[Stored data entries]
--------

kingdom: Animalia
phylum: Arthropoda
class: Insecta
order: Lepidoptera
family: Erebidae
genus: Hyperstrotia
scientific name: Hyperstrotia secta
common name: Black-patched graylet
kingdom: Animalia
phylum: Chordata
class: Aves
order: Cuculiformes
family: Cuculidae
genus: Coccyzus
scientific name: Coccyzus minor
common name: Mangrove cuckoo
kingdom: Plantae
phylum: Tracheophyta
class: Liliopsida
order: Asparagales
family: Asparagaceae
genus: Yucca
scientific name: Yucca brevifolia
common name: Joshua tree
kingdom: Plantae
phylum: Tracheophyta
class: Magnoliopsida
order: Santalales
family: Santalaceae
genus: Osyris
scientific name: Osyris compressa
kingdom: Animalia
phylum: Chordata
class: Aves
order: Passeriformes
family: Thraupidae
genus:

--------

• Exercise description: Please reproduce every row above without changing anything.

• Output of the exercise:
kingdom: Animalia
phylum: Arthropoda
class: Insecta
order: Lepidoptera
family: Erebidae
genus: Hyperstrotia
scientific name: Hyperstrotia secta
common name: Black-patched graylet
kingdom: Animalia
phylum: Chordata
class: Aves
order: Cuculiformes
family: Cuculidae
genus: Coccyzus
scientific name: Coccyzus minor
common name: Mangrove cuckoo
kingdom: Plantae
phylum: Tracheophyta
class: Liliopsida
order: Asparagales
family: Asparagaceae
genus: Yucca
scientific name: Yucca brevifolia
common name: Joshua tree
kingdom: Plantae
phylum: Tracheophyta
class: Magnoliopsida
order: Santalales
family: Santalaceae
genus: Osyris
scientific name: Osyris compressa
kingdom: Animalia
phylum: Chordata
class: Aves
order: Passeriformes
family: Thraupidae
genus:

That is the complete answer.